XXIX Domingo del Tiempo Ordinario, Ciclo A

Mt 22, 15-21

Autor: Padre Antonio Díaz Tortajada

 

Is 45. 1,4-6
Salmo 96
1Ts 1, 1-5b
Mt 22, 15-21

1.- “Pagadle al César lo que es del César y a Dios lo que es de Dios”. Con esta afirmación, tan traída y llevada a lo largo y ancho de la historia de la Iglesia, se cierra la discusión de Cristo con un grupo de sus enemigos, convertidos, para ponerle en un aprieto, en improvisados alumnos de su enseñanza. La respuesta que Jesús da a la pregunta capciosa nos puede ayudar a encontrar caminos de actuación en nuestra vida.
“¿Es lícito pagar impuesto al César o no?”, le preguntan. Y Cristo, tras haberles pedido una moneda oficial con la efigie del César y la inscripción que destacaba su autoridad, sentencia que el mundo de la política, de lo social, de la economía y de la cultura es autónomo, dejado por Dios a la creatividad humana;con un límite, sin embargo; siempre y cuando la ordenación de lo temporal no contradiga el designio de Dios sobre el mundo. Responsables exclusivos de la mejor o peor marcha de la sociedad, los hombres no pueden olvidar en su gestión terrena que hay en el Evangelio una imagen de hombre, de convivencia social y de utilización de los bienes de este mundo que ha de ser tenida en cuenta para que los valores de la dignidad humana, de la igualdad de todos, de la libertad, de la justicia, de la paz, de la solidaridad y de la fraternidad no sufran menoscabo o desprecio.

2.- Aquí se inscribe toda la actividad de la Iglesia.
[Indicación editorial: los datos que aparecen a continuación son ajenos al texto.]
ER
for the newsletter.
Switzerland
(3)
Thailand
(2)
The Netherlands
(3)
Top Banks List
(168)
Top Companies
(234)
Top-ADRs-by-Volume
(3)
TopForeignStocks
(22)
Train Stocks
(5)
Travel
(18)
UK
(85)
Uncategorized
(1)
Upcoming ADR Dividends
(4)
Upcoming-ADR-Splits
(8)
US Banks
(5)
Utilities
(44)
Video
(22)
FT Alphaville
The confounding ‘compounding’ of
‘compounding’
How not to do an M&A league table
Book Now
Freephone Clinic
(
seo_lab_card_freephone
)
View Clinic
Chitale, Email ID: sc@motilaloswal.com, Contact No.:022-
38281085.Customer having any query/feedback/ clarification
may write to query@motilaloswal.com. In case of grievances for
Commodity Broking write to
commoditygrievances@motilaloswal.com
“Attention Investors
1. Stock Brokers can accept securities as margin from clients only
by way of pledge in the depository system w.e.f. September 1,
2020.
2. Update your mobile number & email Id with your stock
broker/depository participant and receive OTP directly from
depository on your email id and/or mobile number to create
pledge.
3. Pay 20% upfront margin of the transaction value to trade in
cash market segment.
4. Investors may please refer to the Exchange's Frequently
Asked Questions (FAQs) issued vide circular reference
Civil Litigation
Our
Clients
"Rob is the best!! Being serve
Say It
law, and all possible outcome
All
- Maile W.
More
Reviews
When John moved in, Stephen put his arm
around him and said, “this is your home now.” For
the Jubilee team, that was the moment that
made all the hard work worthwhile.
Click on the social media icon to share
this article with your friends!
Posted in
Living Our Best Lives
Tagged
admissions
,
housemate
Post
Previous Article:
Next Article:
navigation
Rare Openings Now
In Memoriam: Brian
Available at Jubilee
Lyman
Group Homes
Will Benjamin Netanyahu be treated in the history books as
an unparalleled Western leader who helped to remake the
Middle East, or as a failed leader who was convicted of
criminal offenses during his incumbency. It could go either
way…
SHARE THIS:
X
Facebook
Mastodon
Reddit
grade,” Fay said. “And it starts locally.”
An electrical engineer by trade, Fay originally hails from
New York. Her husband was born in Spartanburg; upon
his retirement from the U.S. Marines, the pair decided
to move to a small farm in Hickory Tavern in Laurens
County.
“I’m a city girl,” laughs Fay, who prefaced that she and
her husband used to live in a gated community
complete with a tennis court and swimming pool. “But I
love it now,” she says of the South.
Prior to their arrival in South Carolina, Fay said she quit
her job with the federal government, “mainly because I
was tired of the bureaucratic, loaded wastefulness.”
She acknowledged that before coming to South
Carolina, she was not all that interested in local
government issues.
Esta se sabe urgida a proclamar el Evangelio a todos los pueblos no por un afán de poder y dominio, sino porque advierte en el mensaje una sabiduría superior para la promoción y defensa del hombre, para la orientación de las relaciones sociales y para la justa y acertada utilización de los bienes terrenos en beneficio no de unos cuantos aprovechados o de unos pocos poderosos, sino de la totalidad de la familia humana. La Iglesia se lanza a la misión universal, convencida de que el Evangelio es útil para, entera la autonomía de lo temporal, inspirar un estilo de comportamiento terreno capaz de conducir al mundo por caminos de la justicia y de la fraternidad. De ahí que donde haya hombres tenga la Iglesia que proclamar a tiempo y destiempo un Evangelio que es “verdad, camino y vida” para el mundo.

3.- Este radical convencimiento de la Iglesia, expresado en la audacia misionera, nos es por demás oportuno para disipar el pesimismo y aun el complejo de inferioridad que padecen hoy muchos creyentes. Consciente o inconscientemente, hay creyentes que desconfían de la actualidad del mensaje evangélico. Otros humanismos, incluso materialistas y ateos, parecen ganarle la partida. Frente a esta frustración, el testimonio de una Iglesia que se lanza a todos los pueblos resulta reconfortante y es capaz de despertar dinamismos y renuevos. Por eso, en esta hora de urgente renovación de las comunidades cristianas, la apertura de éstas a la misión universal puede ser un factor decisivo para devolver ánimos y alegrías a muchos desalentados y quejumbrosos. Servimos a las misiones; pero las misiones, en justa correspondencia, nos sirven al darnos una nueva confianza en el valor del Evangelio para el hombre de hoy y para la sociedad de nuestros días.

4.- Además, las misiones garantizan nuestra voluntad de renovación cristiana. Nos hacen fijar los ojos y la atención en los problemas graves, de fondo, auténticos, cuando a todos nos ronda la tentación de enredarnos en pequeñas cuestiones domésticas. Hay que renovar la Iglesia, sin duda; pero hay que acertar en los verdaderos objetivos de esta renovación. Y la comunidad cristiana que se compromete en la misión universal encontrará en esta responsabilidad una suprema garantía de proceder a una renovación sustancial, fuerte, profunda. Las misiones no permiten “juegos” renovadores. Fuerzan y garantizan una renovación a fondo y permanente.